Indian benchmark equity indices rebounded sharply and ended higher on Wednesday, led by heavyweights HDFC Bank and Reliance Industries after Goldman Sachs set a Street-high target price. Oil marketing companies also helped boost sentiment as a drop in crude oil prices aided hopes of sustained refining margins.

The 30-share BSE benchmark Sensex advanced 526 points or 0.73% to settle at 72,996. The broader NSE Nifty gained 119 points or 0.54% to end at 22,124.

The broader, more domestically focused small and midcaps gained 1% and 0.1%, respectively, on the day. But they have dropped 4.5% and 0.8%, respectively, so far in March, while the Nifty has risen 0.6%.

Nifty Oil & Gas rose 0.5%, boosted by a 3.5% rise in Reliance Industries to Rs 2,985.

ABB India, which provides technology automation products and services, closed 5.7% higher after UBS raised its price target to Rs 7,550, citing sustainable earnings and growth in its electrification business.

▶ Questions
1. Transcribe the market report from "Indian benchmark equity" to "sustained refining margins.".
2. According to the market report, why did oil marketing companies help lift sentiment?
The material is separate from the market report.

▶ Information
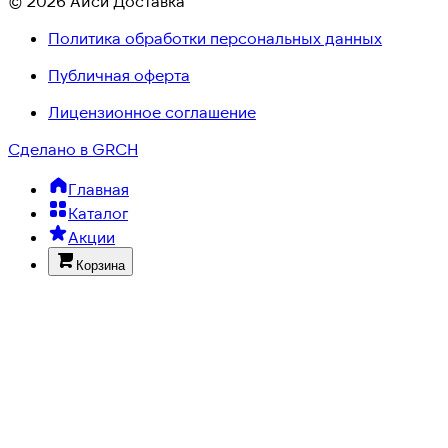
© 2026 Айси Доставка
Политика обработки персональных данных
Публичная оферта
Лицензионное соглашение
Сделано в GRCH
Главная
Каталог
Акции
Корзина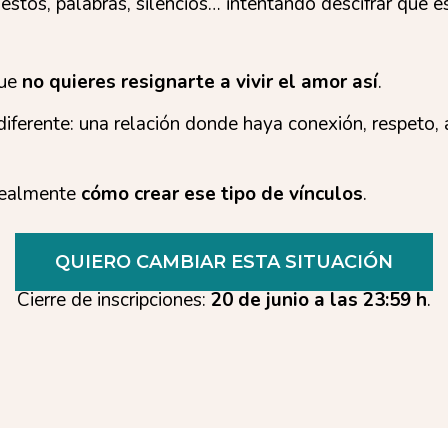
gestos, palabras, silencios… intentando descifrar qué 
que
no quieres resignarte a vivir el amor así
.
iferente: una relación donde haya conexión, respeto, 
realmente
cómo crear ese tipo de vínculos
.
QUIERO CAMBIAR ESTA SITUACIÓN
Cierre de inscripciones:
20 de junio a las 23:59 h
.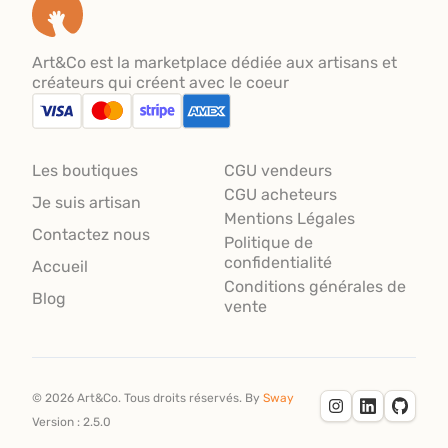
Art&Co est la marketplace dédiée aux artisans et
créateurs qui créent avec le coeur
Les boutiques
CGU vendeurs
CGU acheteurs
Je suis artisan
Mentions Légales
Contactez nous
Politique de
confidentialité
Accueil
Conditions générales de
Blog
vente
©
2026
Art&Co.
Tous droits réservés.
By
Sway
Version :
2.5.0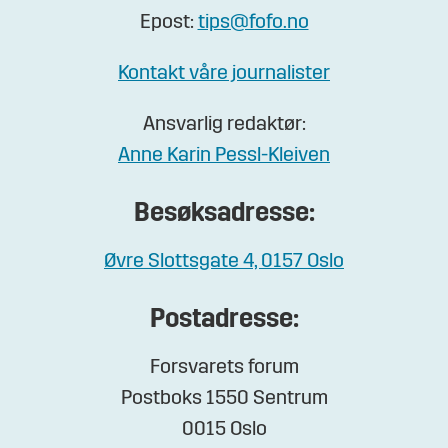
Epost:
tips@fofo.no
Kontakt våre journalister
Ansvarlig redaktør:
Anne Karin Pessl-Kleiven
Besøksadresse:
Øvre Slottsgate 4, 0157 Oslo
Postadresse:
Forsvarets forum
Postboks 1550 Sentrum
0015 Oslo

▶ Responses to the tasks
1.
Indian benchmark equity indices rebounded sharply and ended higher on Wednesday, led by heavyweights HDFC Bank and Reliance Industries after Goldman Sachs set a Street-high target price. Oil marketing companies also helped boost sentiment as a drop in crude oil prices aided hopes of sustained refining margins.

2. A drop in crude oil prices raised hopes that refining margins would be sustained.